Re: [patch] sched/fair: Use instantaneous load in wakeup paths

From: Mike Galbraith
Date: Fri Jun 17 2016 - 09:57:21 EST


On Fri, 2016-06-17 at 11:55 +0100, Dietmar Eggemann wrote:
> On 17/06/16 07:21, Mike Galbraith wrote:
> > Here are some schbench runs on an 8x8 box to show that longish
> > run/sleep period corner I mentioned.
> >
> > vogelweide:~/:[1]# for i in `seq 5`; do schbench -m 8 -t 1 -a -r 10 2>&1 | grep 'threads 8'; done
> > cputime 30000 threads 8 p99 68
> > cputime 30000 threads 8 p99 46
> > cputime 30000 threads 8 p99 46
> > cputime 30000 threads 8 p99 45
> > cputime 30000 threads 8 p99 49
> > vogelweide:~/:[0]# echo NO_WAKE_INSTANTANEOUS_LOAD > /sys/kernel/debug/sched_features
> > vogelweide:~/:[0]# for i in `seq 5`; do schbench -m 8 -t 1 -a -r 10 2>&1 | grep 'threads 8'; done
> > cputime 30000 threads 8 p99 9968
> > cputime 30000 threads 8 p99 10224
> > vogelweide:~/:[0]#
> >
>
> Is this the influence of wake_affine using instantaneous load now too or
> did you set SD_BALANCE_WAKE on sd's or both?

It's likely just the fork bits, I didn't turn on SD_BALANCE_WAKE.
>
> > Using instantaneous load, we fill the box every time, without, we stack
> > every time.
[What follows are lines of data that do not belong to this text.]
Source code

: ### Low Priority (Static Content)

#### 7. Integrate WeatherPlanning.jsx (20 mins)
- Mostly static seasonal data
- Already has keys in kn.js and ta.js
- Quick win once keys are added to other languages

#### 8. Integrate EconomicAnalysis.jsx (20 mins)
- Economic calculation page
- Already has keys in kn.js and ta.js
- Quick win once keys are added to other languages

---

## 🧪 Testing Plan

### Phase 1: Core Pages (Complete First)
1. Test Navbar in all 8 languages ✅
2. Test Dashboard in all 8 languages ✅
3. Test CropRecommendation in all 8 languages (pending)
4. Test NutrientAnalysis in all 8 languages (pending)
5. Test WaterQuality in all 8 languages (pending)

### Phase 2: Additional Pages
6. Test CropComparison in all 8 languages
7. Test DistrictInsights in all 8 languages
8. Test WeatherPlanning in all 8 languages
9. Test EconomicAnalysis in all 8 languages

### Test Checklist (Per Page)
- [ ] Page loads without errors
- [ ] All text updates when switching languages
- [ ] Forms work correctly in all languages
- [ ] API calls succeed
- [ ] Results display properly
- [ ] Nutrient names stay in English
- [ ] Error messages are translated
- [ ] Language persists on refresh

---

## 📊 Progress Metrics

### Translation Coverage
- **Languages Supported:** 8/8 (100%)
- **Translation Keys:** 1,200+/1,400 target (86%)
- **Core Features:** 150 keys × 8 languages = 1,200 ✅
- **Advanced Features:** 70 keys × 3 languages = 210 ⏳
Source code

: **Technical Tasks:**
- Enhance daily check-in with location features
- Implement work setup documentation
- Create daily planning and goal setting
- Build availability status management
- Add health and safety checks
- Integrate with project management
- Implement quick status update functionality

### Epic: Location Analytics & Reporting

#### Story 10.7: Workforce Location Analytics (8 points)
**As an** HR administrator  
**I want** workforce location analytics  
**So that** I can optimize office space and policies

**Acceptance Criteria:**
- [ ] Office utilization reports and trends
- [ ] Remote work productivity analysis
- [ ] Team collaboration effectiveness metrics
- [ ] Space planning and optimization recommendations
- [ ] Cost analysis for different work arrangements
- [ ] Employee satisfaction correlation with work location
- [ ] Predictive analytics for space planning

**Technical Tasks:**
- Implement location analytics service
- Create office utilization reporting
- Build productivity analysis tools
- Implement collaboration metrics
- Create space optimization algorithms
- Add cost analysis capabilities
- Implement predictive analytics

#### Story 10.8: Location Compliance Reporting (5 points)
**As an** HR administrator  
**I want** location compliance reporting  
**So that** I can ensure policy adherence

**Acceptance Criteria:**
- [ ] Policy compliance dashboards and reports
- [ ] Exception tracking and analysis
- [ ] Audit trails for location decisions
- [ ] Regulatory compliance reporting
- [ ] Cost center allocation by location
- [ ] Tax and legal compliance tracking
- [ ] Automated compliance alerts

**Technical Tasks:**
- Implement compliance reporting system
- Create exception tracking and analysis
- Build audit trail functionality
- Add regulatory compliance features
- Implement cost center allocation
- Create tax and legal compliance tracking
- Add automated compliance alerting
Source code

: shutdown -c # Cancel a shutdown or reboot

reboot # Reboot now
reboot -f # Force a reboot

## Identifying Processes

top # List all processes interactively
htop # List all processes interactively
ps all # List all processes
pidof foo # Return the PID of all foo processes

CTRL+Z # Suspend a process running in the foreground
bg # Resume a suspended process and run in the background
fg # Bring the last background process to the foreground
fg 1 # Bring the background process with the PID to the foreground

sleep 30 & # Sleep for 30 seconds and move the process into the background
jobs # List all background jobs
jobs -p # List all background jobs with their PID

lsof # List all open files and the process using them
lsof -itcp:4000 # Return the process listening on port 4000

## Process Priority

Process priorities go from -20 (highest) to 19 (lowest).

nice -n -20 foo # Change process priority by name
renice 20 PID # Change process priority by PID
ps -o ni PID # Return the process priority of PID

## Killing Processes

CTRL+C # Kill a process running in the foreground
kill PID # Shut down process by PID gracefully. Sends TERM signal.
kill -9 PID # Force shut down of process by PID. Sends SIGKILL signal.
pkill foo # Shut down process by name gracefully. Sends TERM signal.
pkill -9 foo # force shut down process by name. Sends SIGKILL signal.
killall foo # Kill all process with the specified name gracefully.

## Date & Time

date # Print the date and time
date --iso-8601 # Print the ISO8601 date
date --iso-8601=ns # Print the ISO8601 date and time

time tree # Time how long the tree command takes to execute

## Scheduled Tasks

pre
This was with Peter's select_idle_sibling() rewrite
> > applied as well, but you can see that it does matter.
> >
> > That doesn't mean I think my patch should immediately fly upstream
> > 'course, who knows, there may be a less messy way to deal with it, or,
> > as already stated, maybe it just doesn't matter enough to the real
> > world to even bother with.
>
> IMHO, if it would be possible to get rid of sd->wake_idx,
> sd->forkexec_idx, the implementation would be less messy. Is there
> anyone changing these values to something other that the default 0?

Dunno.

Doesn't matter much until we answer the question are the numbers we're
using good enough, or are they not. Hackbench and schbench say we can
certainly distribute load better by looking at the real deal instead of
a ball of fuzz (a scheduler dust monster;), but how long have we been
doing that, and how many real world complaints do we have?

The schbench thing is based on a real world load, but the real world
complaint isn't the fork distribution thing that schbench demonstrates,
that's a periodic load corner, not the we're waking to busy CPUs while
there are idle CPUs available that Facebook is griping about. So we
have zero real world complaints, we have hackbench moving because the
ball of fuzz got reshaped, and we have the bumpy spot that schbench
hits with or without the bugfix that caused hackbench to twitch.

-Mike